Tareas y ejercicios:
1. De acuerdo con el texto sobre la política monetaria, ¿por qué no será fácil que el Banco baje las tasas como exige el presidente? Contesta en una a tres oraciones.
2. Resume en dos oraciones el texto sobre la política monetaria.

Texto de repaso:

* * * * * * *

Villar señaló que ya hay varios codirectores partidarios de endurecer su política monetaria. Las tasas de intervención se ubican actualmente en 9,25 % y han permanecido estables en los últimos meses, a pesar de las fuertes presiones y críticas del presidente, quien insiste en que el Banco baje las tasas e incluso alega que cuando el Gobierno nombre al cuarto miembro de la Junta Directiva lo podría hacer.
Sin embargo, no va a ser fácil que eso pase, cuando el mismo Petro ha contribuido a que el costo de vida se aleje de la meta del 3% fijada por la autoridad monetaria. El Banco ha identificado con claridad el punto de inflexión: “Se corrieron las expectativas y las cosas se empezaron a enredar”, dijo Villar, aludiendo a noviembre de 2024, cuando comenzaron las negociaciones del salario mínimo. El Gobierno se impuso entonces y decretó un incremento del 11%: de $1.462.000 a $1.623.000, incluyendo subsidio de transporte.

* * * * * * *

Información proporcionada:
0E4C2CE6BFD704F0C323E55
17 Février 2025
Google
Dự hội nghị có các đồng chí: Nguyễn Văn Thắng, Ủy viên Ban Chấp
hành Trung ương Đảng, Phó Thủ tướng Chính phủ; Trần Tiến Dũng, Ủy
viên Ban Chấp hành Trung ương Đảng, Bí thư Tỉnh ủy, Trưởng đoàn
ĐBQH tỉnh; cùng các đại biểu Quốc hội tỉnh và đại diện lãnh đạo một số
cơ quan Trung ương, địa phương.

* * * * * * *

Respuestas:
1. No será fácil porque el propio Petro ha contribuido a que el costo de vida se aleje de la meta del 3 % fijada por la autoridad monetaria.

2. Villar señaló que varios codirectores son partidarios de endurecer la política monetaria y que las tasas se mantienen en 9,25 % pese a la presión del presidente para que bajen. Petro ha contribuido a alejar el costo de vida de la meta del 3 %, y el Banco ubica el punto de inflexión en noviembre de 2024, cuando el Gobierno decretó un aumento del 11 % del salario mínimo.